Readers must know by now that while I’m sympathetic to Israel in the current conflict, I wouldn’t let those sympathies weaken my hard-line support for freedom of speech. So when universities rushed to condemn Hamas in official statements, I didn’t really approve. Universities shouldn’t be in the business of making official statements about politics, ideology, or morality (something embodied in the University of Chicago’s Kalven report), no matter what the issues are, for official statements chill the speech of those who disagree. Still, only two schools in America that I know of—ours and UNC Chapel Hill—have official positions of institutional neutrality. (Ours has a few exceptions when the statements involve issues directly affecting the mission of the university: teaching, research, and learning.)
However, if Universities issue ideological statements habitually, and have made statements about George Floyd, Kyle Rittenhouse, Breonna Taylor, and the like, then of course they should have condemned what Hamas did on October 7. It just wouldn’t do, after a history of emitting political statements, for a university to suddenly become institutionally neutral when called upon to defend Jews. That has, as they say, “bad optics.” But then they need to reassess their overall principles. And they should adopt Kalven.
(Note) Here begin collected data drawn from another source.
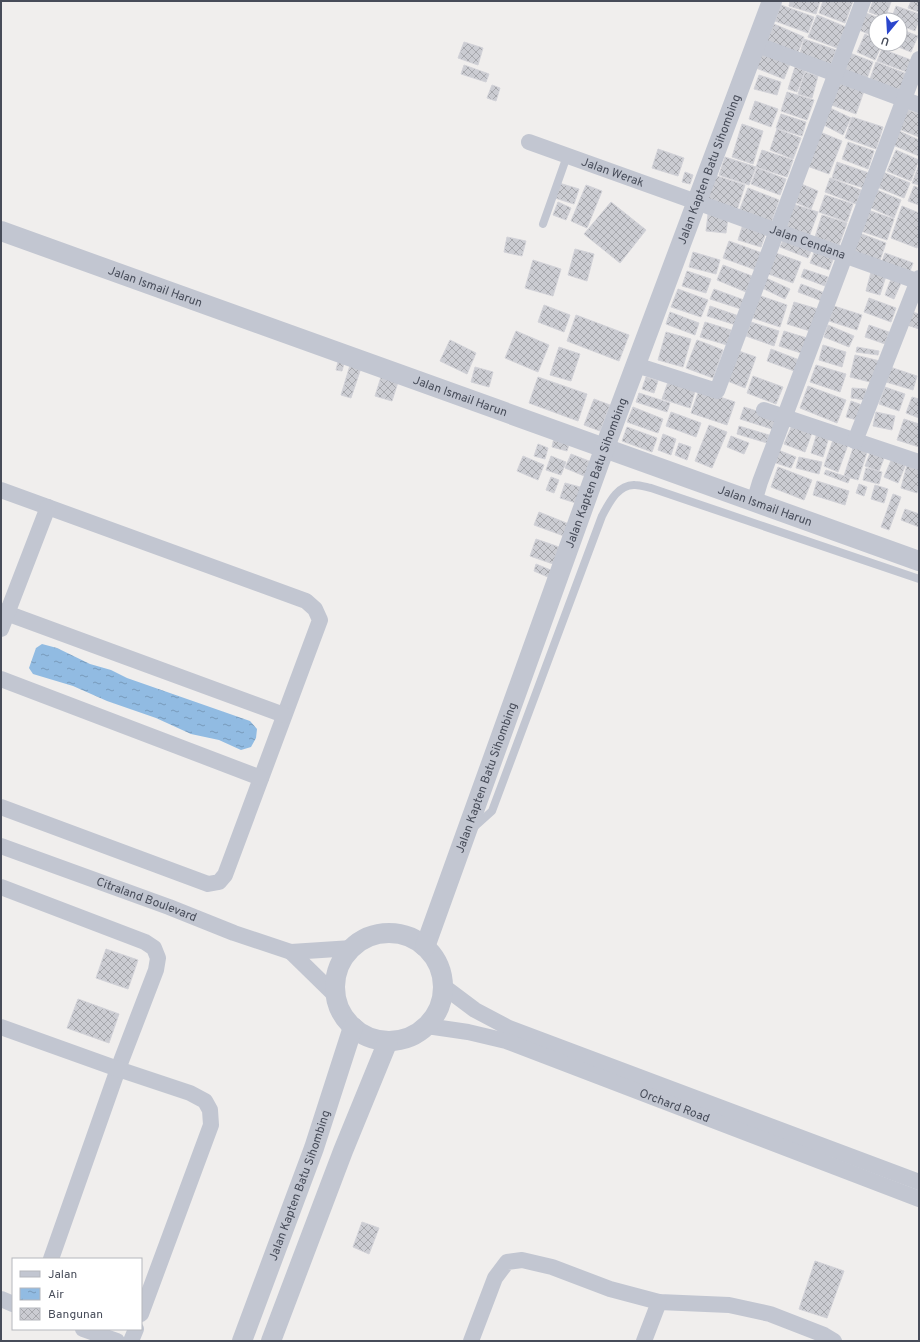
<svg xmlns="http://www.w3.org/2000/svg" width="920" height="1342" font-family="Overpass,sans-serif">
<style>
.water{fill:url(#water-ripples)}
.building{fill:url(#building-cross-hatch);stroke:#d2d2d8}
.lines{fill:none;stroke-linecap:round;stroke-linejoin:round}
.service{stroke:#c2c6d1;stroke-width:8}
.minor{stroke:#c2c6d1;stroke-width:16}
.tertiary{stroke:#c2c6d1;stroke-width:20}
.labels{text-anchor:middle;stroke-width:3;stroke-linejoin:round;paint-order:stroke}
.street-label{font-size:12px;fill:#474c59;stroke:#fff}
</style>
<defs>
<pattern id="water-ripples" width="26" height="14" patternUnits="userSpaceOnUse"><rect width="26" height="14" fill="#91bbe2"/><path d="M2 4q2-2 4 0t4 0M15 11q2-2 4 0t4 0" fill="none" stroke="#789aba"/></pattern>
<pattern id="building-cross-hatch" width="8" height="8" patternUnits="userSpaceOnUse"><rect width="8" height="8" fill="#cbccd2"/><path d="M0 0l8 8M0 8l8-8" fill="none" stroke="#a7a8ad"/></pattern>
</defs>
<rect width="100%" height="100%" fill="#f0eeed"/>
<path class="water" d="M42 644 57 648 90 664 111 670 127 678 250 721 257 729 256 738 251 747 241 750 219 740 191 734 156 718 107 701 73 686 33 674 29 668 36 648Z"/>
<path class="building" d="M790 1H820L816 14 789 6Z
M823 1H853L845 23 819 13Z
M873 1 891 2 885 18 869 12Z
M911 1H919V12L908 8Z
M781 5 814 17 808 33 775 21Z
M896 6 919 14V20L915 31 900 25V20H891Z
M866 13 884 20H876V37L859 30Z
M817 15 846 27 837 48 808 37Z
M774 24 804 37 797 55 766 43Z
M900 29 918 36 911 52 891 44H900Z
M865 34 876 40V44H882L875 60 857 52Z
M804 39 836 50 830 67 799 57Z
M464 42 483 48 478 65 458 58Z
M882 49 911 60 907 72 877 61Z
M850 53 873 62 866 81 842 72Z
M762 54 790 64 784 79 756 68Z
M876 62 907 74 900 94 869 82Z
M464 65 489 74 486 82 461 74Z
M795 67 805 71 797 92 788 89Z
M805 72 818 76 812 98 798 94Z
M759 75 781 82 777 95 754 89Z
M837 82 864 91 856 114 829 104Z
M492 85 500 88 496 101 487 98Z
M787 92 814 100 807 120 781 111Z
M755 101 778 109 771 127 749 119Z
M828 107 851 118 843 135 820 123Z
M906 109 919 114V137L899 129Z
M781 114 806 122 802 136 776 128Z
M852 117 883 127 876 149 845 138Z
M742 124 763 131 753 164 732 157Z
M777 129 801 138 793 159 770 150Z
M899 131 919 140V156L893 145Z
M820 132 842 141 829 174 807 166Z
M848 142 874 151 868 169 842 159Z
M658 149 684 158 678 176 652 168Z
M762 150 793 160 787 177 756 167Z
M896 150 919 160 911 181 887 171Z
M725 157 756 167 749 185 719 175Z
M837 162 869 173 864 188 832 178Z
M919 165V185L912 183Z
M757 168 786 179 780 195 751 184Z
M685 172 693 175 690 184 682 182Z
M883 172 910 183 904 198 877 187Z
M714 175 745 185 736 213 705 203Z
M830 178 861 190 856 204 825 192Z
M559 183 579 189 574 204 555 198Z
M799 183 818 191 811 209 792 201Z
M586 185 602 191 587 228 571 221Z
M914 186 919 188V205L908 201Z
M748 188 779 200 770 226 738 214Z
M877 190 901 200 894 218 869 207Z
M825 195 853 204 847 222 819 212Z
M558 202 571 208 566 220 553 215Z
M611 202 646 230 620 263 584 234Z
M793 204 818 212 809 237 784 228Z
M902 206 919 213V242L917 248 891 238Z
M865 209 894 219 887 240 858 230Z
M708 214 728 217 726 233 706 231Z
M822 215 847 223 839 245 815 237Z
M744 221 767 229 761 247 738 240Z
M859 233 886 243 879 263 852 253Z
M785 236 813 247 808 258 780 247Z
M507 237 526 241 522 256 504 252Z
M729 241 762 253 756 270 723 258Z
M575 249 594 254 587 281 568 275Z
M815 250 834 257 829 270 810 263Z
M770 251 801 262 793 283 763 272Z
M693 252 720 260 716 274 689 267Z
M885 253 913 263 909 274 881 264Z
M533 260 561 269 553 296 525 288Z
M723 265 752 276 746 292 717 280Z
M804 269 828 277 825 286 801 277Z
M687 271 711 279 706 293 682 286Z
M871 272 886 276 880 295 866 291Z
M766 278 790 289 785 299 762 288Z
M891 279 901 283 894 299 885 295Z
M801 284 825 293 822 301 798 292Z
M678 289 708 300 701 317 671 307Z
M714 289 744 300 741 309 710 299Z
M755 294 787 305 780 327 747 316Z
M869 298 896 308 891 322 864 312Z
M794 302 818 309 810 331 787 324Z
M544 305 570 315 564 332 538 322Z
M710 306 739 316 736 325 707 316Z
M834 306 862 315 857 330 829 321Z
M909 311 919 314V329L904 324Z
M670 312 699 323 695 335 666 324Z
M576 315 629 335 619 361 567 341Z
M705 322 731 330 727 345 700 337Z
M751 322 779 331 774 346 746 336Z
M828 325 854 336 849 347 824 337Z
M869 325 889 332 885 344 865 337Z
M516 331 549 345 538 372 505 358Z
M784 331 807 338 801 353 779 346Z
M666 332 691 339 683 367 658 360Z
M450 340 476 353 467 374 440 361Z
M697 340 723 350 713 378 686 368Z
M823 345 846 352 842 367 819 360Z
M559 347 580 354 571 381 550 375Z
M857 347 879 351 878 355 856 352Z
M771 349 802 361 797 372 767 361Z
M736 350 756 357 745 388 725 380Z
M855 355 880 361 874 383 850 377Z
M339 358 345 360 342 371 336 370Z
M351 362 362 365 351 398 341 395Z
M816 365 846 374 840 392 810 382Z
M475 367 493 372 489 387 471 382Z
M890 367 917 376 913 390 886 382Z
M382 374 399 379 392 401 375 396Z
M753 376 783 387 776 404 747 393Z
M538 377 587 394 578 421 529 403Z
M646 377 658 381 654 393 642 389Z
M669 379 696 388 690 408 662 399Z
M808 386 846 400 837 423 800 408Z
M885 387 905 394 899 411 879 404Z
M852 388 866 389 865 400 851 398Z
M699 390 735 402 727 425 691 413Z
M639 393 670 403 667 412 636 402Z
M912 397 919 399V418L906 413Z
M594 399 610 405 600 431 584 425Z
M851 401 862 405 857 420 846 417Z
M633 407 663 419 658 433 627 422Z
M744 407 779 418 775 430 740 419Z
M671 412 701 423 696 437 666 426Z
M876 412 895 416 892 430 873 426Z
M904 419 919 424V447L897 440Z
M793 423 813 430 805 452 784 444Z
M709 425 727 432 712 468 695 461Z
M739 426 769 435 767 443 737 434Z
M627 427 657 438 652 452 622 441Z
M555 433 571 438 567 451 552 447Z
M817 433 829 437 823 457 811 453Z
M663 434 676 439 671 455 658 450Z
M731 436 749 443 744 454 727 447Z
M834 437 849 442 838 472 824 466Z
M679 443 691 447 687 460 675 455Z
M538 444 548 448 545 459 534 456Z
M854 445 868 449 858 480 844 476Z
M872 448 886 453 879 471 865 466Z
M778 450 796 457 791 468 773 462Z
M571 454 594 463 589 478 565 468Z
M523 456 544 465 538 480 517 471Z
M551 456 566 462 561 475 546 470Z
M799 457 822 462 819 474 796 468Z
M892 458 906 464 898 483 884 477Z
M908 461 919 464V485L917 493 901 488Z
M778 467 812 480 804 500 771 487Z
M866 468 882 472 879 484 863 480Z
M826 470 850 478 848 483 824 474Z
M551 477 559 480 554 493 546 490Z
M817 481 849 491 845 505 813 495Z
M565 483 584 488 579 504 560 498Z
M859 484 867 487 864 496 856 493Z
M875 485 888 489 884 503 871 499Z
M893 494 901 497 889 530 881 527Z
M905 509 919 514V527L901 520Z
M539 512 569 524 564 536 534 525Z
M536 539 559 547 553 564 530 556Z
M536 564 553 571 550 578 534 571Z
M106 949 138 960 128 989 96 978Z
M78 999 119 1014 109 1043 67 1028Z
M362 1222 379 1228 369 1254 353 1247Z
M815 1261 844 1271 827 1318 799 1309Z"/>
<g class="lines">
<path class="service" d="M543 224 567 156
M472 829 492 811 602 516C609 503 618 484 635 485 640 485 646 487 651 488L919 579"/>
<g class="minor">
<path d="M755 46 766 48 919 105"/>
<path id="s1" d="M529 142 919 282"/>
<path d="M636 365 717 391 863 1"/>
<path d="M764 410 919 462"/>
<path d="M855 441 919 278"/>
<path d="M1 490 306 601 315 609 320 620 225 875 219 882 208 884 1 807"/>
<path d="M754 502 760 482 919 59"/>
<path d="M1 611 284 715"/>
<path d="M1 629 48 507"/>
<path d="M1 679 261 778"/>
<path id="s2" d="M1 846 169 907 234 933 291 952 352 948"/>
<path d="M1 887 145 942 154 948 158 958 156 970 118 1069 51 1259"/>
<path d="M291 952 336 996"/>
<path d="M443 986 475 1010 509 1028 919 1182"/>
<path id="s3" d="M427 1026 468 1032 506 1041 919 1199"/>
<path d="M1 1027 118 1069 190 1093 205 1101 210 1110 211 1125 141 1314"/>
<path d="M1 1299 13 1304"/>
<path d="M83 1329 117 1341"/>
<path d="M131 1341 136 1329"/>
<path d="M471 1341 495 1278 507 1262 522 1260 552 1267 610 1289 659 1302 729 1305 770 1314 824 1335 834 1341"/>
<path d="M644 1341 659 1302"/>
</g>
<g class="tertiary">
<path id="s4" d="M1 231 919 561"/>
<circle cx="389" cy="987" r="54"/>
<path id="s5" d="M425 947 605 447 772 1"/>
<path id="s6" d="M242 1341 314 1148 353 1027"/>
<path d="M271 1341 343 1151 388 1041"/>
</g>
</g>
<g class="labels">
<g class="street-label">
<text dy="4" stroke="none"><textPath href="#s5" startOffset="828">Jalan Kapten Batu Sihombing</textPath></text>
<text dy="4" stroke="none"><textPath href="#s1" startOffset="89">Jalan Werak</textPath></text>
<text dy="4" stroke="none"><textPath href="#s1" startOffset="296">Jalan Cendana</textPath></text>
<text dy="4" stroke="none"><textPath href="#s4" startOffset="164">Jalan Ismail Harun</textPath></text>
<text dy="4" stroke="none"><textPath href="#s4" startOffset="488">Jalan Ismail Harun</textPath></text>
<text dy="4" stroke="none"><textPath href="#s5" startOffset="504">Jalan Kapten Batu Sihombing</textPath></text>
<text dy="4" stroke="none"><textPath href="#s4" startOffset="812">Jalan Ismail Harun</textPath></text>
<text dy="4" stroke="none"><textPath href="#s5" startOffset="180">Jalan Kapten Batu Sihombing</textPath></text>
<text dy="4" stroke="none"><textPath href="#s2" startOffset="155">Citraland Boulevard</textPath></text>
<text dy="4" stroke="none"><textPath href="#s3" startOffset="261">Orchard Road</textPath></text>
<text dy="4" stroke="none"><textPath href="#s6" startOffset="166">Jalan Kapten Batu Sihombing</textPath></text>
</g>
</g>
<rect width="920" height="1342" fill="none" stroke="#474c59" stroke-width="4"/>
<rect x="12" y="1258" width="130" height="72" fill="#ffffff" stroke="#b5b7bd"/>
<rect x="20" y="1271" width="20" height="6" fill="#c2c6d1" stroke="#b5b7bd"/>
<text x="48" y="1278" font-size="12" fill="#474c59">Jalan</text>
<rect x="20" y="1288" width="20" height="12" fill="url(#water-ripples)" stroke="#b5b7bd"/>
<text x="48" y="1298" font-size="12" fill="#474c59">Air</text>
<rect x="20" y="1308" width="20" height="12" fill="url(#building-cross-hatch)" stroke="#b5b7bd"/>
<text x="48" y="1318" font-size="12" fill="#474c59">Bangunan</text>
<g transform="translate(888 32) rotate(198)"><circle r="19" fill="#ffffff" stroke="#b5b7bd"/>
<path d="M0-3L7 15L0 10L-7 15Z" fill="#2b46cc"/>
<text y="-6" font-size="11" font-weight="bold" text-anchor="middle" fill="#474c59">U</text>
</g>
</svg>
I think that this will happen more often after the war, even if it happens for the bad reason that universities can barely bring themselves to criticize antisemitism.
Unfortunately, several universities, notably Harvard and Penn, didn’t condemn Hamas strongly enough for many people, and they had to go through several iterations of the condemnations. Harvard went through three, as President Claudine Gay, who signed an official condemnation with other administrators, then had to issue two subsequent clarifications. Despite that, both Penn and Harvard lost big-time Jewish donors appalled by what seemed to them reluctance to condemn outright evil behavior.
And that pretzel-twisting by universities is the very reason they should adopt institutional neutrality. It simply avoids the impossible requirement to strike the right tone in a political statement, one that doesn’t offend a lot of students, faculty, and especially donors. The University of Chicago, whose anodyne statement about the war is here, hasn’t lost any donors because we took no official position.
Sadly, there will always be those who don’t recognize the utility of becoming institutionally neutral, and the reason why such policies exist. “Why?,” they demand, “can’t you simply condemn something so palpably evil as the butchery of Hamas on October 7?” To them it seems like you are timorous or even afraid to condemn Hamas. Not so: our university leaves it up to us to make unofficial personal statements about anything. It’s called freedom of speech, and we don’t have to worry about bucking what’s seen as “official policy”.
Sadly, four Israeli geneticists published a letter in Nature (below) which I’ve embedded, demanding the denunciation not just of terrorism, but of antisemitism, as well as calling for the release of kidnapped Israelis. Of course I agree with their views, but where I disagree is in their call that universities should issue official condemnations.
Below is the letter, which you can also read here:
Now of course universities should protect their members from “antisemitic actions” if those actions are repeated harassment of individuals, threats, or physical violence. That is illegal behavior. And they shouldn’t give academic credit to students who participate in pro-Palestinian rallies, unless there’s some reason to give academic credit to students who participate in any rally. (I can’t think of any.)
But beyond that, I reject all the other demands of the writers. Yes, there are people who think Hamas is the greatest thing since sliced bread, and their moral compasses are all twisted, but they have a right to express their views without fear of university retribution.
And the sentence “academic institutions should not condone distortion of facts in responses to the Hamas-Israeli conflict” leads inevitably to the view that “academic institutions should not condone distortion of facts” period, and that rabbit hole has no bottom.